BEGIN Provided information
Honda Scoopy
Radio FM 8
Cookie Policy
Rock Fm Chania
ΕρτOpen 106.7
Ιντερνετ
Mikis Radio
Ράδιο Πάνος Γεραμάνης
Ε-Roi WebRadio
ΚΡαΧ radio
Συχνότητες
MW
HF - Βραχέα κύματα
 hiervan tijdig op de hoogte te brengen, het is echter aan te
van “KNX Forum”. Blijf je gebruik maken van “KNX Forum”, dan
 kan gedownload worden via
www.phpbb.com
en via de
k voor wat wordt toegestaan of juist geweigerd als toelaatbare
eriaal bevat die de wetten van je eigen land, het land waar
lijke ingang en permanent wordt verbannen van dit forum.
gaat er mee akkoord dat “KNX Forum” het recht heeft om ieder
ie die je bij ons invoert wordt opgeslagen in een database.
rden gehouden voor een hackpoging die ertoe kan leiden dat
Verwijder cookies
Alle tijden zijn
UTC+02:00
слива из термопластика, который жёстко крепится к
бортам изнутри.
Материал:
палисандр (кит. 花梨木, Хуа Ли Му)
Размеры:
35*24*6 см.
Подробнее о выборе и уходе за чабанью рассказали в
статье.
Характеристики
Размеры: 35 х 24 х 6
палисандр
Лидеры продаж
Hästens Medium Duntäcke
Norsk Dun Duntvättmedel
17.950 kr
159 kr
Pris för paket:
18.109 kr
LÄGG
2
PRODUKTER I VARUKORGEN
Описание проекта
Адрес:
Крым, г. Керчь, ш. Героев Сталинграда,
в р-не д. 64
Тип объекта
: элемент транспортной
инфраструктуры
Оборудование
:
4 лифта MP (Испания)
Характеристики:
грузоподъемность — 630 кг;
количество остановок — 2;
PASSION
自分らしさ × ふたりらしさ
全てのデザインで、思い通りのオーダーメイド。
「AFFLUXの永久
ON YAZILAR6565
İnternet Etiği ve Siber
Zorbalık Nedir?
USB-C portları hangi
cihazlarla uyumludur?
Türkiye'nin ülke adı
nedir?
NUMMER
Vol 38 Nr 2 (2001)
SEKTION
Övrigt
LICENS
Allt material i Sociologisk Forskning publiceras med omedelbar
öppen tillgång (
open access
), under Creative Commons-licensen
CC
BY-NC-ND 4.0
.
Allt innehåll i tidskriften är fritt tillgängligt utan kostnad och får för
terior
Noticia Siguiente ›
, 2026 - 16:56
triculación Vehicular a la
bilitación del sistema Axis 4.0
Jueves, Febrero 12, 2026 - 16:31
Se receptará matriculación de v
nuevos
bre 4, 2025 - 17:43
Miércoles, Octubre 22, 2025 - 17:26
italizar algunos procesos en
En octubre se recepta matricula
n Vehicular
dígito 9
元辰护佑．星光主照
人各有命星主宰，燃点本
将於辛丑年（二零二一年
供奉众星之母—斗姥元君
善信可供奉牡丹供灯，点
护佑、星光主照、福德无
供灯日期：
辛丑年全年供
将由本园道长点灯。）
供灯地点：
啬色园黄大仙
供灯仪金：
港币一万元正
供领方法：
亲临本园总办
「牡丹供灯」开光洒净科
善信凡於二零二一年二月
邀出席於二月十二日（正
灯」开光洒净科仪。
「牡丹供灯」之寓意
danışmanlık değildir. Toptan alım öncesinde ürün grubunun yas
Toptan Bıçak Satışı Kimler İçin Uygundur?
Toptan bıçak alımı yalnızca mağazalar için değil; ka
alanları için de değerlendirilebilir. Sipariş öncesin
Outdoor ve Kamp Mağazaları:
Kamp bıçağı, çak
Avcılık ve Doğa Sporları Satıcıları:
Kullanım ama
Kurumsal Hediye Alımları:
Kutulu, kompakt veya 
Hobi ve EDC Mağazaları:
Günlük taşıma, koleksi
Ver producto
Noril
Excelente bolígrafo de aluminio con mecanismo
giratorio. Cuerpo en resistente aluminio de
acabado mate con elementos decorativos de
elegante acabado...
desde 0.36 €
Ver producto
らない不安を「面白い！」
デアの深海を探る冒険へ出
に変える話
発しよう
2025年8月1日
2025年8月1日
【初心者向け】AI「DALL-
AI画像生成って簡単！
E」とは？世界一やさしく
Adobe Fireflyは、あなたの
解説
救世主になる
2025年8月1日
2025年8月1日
END Provided information
Job: Repeat every line exactly, starting with the first line of the entries, and stop once the line containing "italizar algunos procesos en" has been given.

Task solution:
Honda Scoopy
Radio FM 8
Cookie Policy
Rock Fm Chania
ΕρτOpen 106.7
Ιντερνετ
Mikis Radio
Ράδιο Πάνος Γεραμάνης
Ε-Roi WebRadio
ΚΡαΧ radio
Συχνότητες
MW
HF - Βραχέα κύματα
 hiervan tijdig op de hoogte te brengen, het is echter aan te
van “KNX Forum”. Blijf je gebruik maken van “KNX Forum”, dan
 kan gedownload worden via
www.phpbb.com
en via de
k voor wat wordt toegestaan of juist geweigerd als toelaatbare
eriaal bevat die de wetten van je eigen land, het land waar
lijke ingang en permanent wordt verbannen van dit forum.
gaat er mee akkoord dat “KNX Forum” het recht heeft om ieder
ie die je bij ons invoert wordt opgeslagen in een database.
rden gehouden voor een hackpoging die ertoe kan leiden dat
Verwijder cookies
Alle tijden zijn
UTC+02:00
слива из термопластика, который жёстко крепится к
бортам изнутри.
Материал:
палисандр (кит. 花梨木, Хуа Ли Му)
Размеры:
35*24*6 см.
Подробнее о выборе и уходе за чабанью рассказали в
статье.
Характеристики
Размеры: 35 х 24 х 6
палисандр
Лидеры продаж
Hästens Medium Duntäcke
Norsk Dun Duntvättmedel
17.950 kr
159 kr
Pris för paket:
18.109 kr
LÄGG
2
PRODUKTER I VARUKORGEN
Описание проекта
Адрес:
Крым, г. Керчь, ш. Героев Сталинграда,
в р-не д. 64
Тип объекта
: элемент транспортной
инфраструктуры
Оборудование
:
4 лифта MP (Испания)
Характеристики:
грузоподъемность — 630 кг;
количество остановок — 2;
PASSION
自分らしさ × ふたりらしさ
全てのデザインで、思い通りのオーダーメイド。
「AFFLUXの永久
ON YAZILAR6565
İnternet Etiği ve Siber
Zorbalık Nedir?
USB-C portları hangi
cihazlarla uyumludur?
Türkiye'nin ülke adı
nedir?
NUMMER
Vol 38 Nr 2 (2001)
SEKTION
Övrigt
LICENS
Allt material i Sociologisk Forskning publiceras med omedelbar
öppen tillgång (
open access
), under Creative Commons-licensen
CC
BY-NC-ND 4.0
.
Allt innehåll i tidskriften är fritt tillgängligt utan kostnad och får för
terior
Noticia Siguiente ›
, 2026 - 16:56
triculación Vehicular a la
bilitación del sistema Axis 4.0
Jueves, Febrero 12, 2026 - 16:31
Se receptará matriculación de v
nuevos
bre 4, 2025 - 17:43
Miércoles, Octubre 22, 2025 - 17:26
italizar algunos procesos en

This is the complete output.